In keeping with the French reputation for laissez faire attitudes towards others, the country is dotted with naturist villages. Most, such as La Jenny, close to the Atlantic near Bordeaux, are located in forests, in keeping with many nudists’ "back to nature" ideals.
Prices at Le Jenny, a self-catering holiday village with about 750 chalets a short walk from a beach, start at about €80,000 for a two-bedroom unit with kitchen and living room and rise to about €300,000 for properties with additional lounges and large terraces. Owners can let them for €4,000-€5,000 for a two-month term in high season, of which Le Jenny’s management company takes a 25 per cent cut.
Similar arrangements can be found at nearby Euronat, a 335 hectare estate with direct access to the beach on the Gironde coastline. The naturist village Club Oasis, at Port Leucate, 30km south of Narbonne on the Mediterranean coast, offers modern apartments right next to a beach, plus swimming pools, tennis courts, bars and restaurants.

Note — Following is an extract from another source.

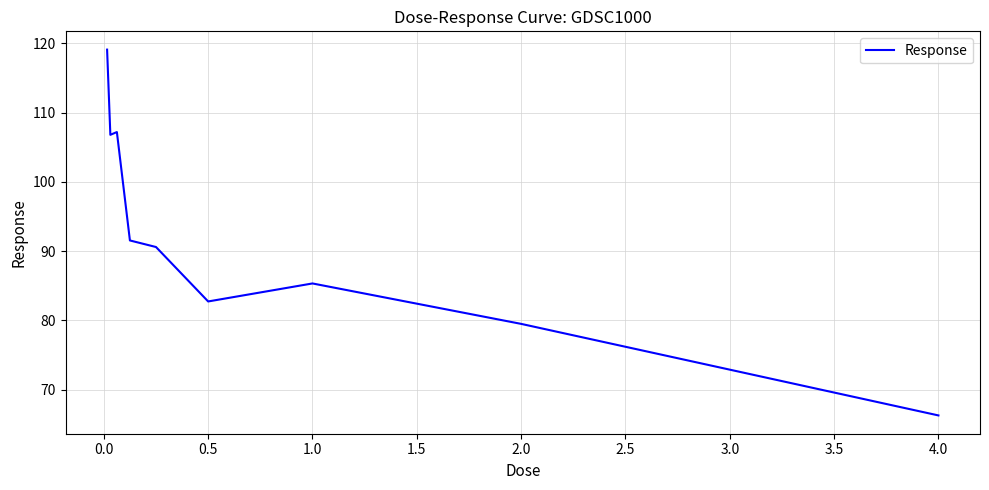

What is the difference between the maximum and minimum values?

52.8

Spain is not known for the same degree of liberalism towards nudists but there are three large complexes on the costas. The Costa del Sol has Costa Natura, a naked village adjoining an official naturist beach that offers a wide range of holiday apartments, starting from about €90,000; El Portus, a resort that is part-campsite, part-apartment complex and rurally situated on a bay 10km from the historic city of Cartagena; and Hotel Vera Playa Club, on Spain’s south-east coast, where the naturist zone includes a beach, restaurants, bars, shops and 250 properties costing from €100,000 for a modern, one-bedroom apartment to €1m for a five-bedroom detached home with pool. In high summer the 2,000-3,000 people on the beach are all nude.
"Vera Playa is very much a family resort," says local resident and estate agent Peter Mason. "All the bars and restaurants are fully naturist, although people do tend to wear clothing in the evening. The mosquitoes will have you for supper if you don’t."